● Instructions to follow:
If a record holds a picture, omit that picture and copy everything else exactly.

BEGIN Given data

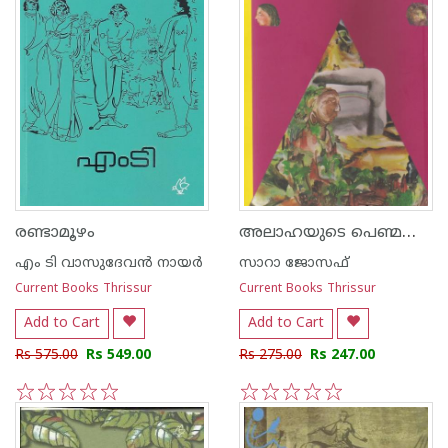
അലാഹയുടെ പെണ്മക്കള്‍
രണ്ടാമൂഴം
എം ടി വാസുദേവന്‍ നായര്‍
സാറാ ജോസഫ്
Current Books Thrissur
Current Books Thrissur
Add to Cart
Add to Cart
Rs 575.00
Rs 549.00
Rs 275.00
Rs 247.00
1
2
3
4
5
1
2
3
4
5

END Given data

● Final answer:
അലാഹയുടെ പെണ്മക്കള്‍
രണ്ടാമൂഴം
എം ടി വാസുദേവന്‍ നായര്‍
സാറാ ജോസഫ്
Current Books Thrissur
Current Books Thrissur
Add to Cart
Add to Cart
Rs 575.00
Rs 549.00
Rs 275.00
Rs 247.00
1
2
3
4
5
1
2
3
4
5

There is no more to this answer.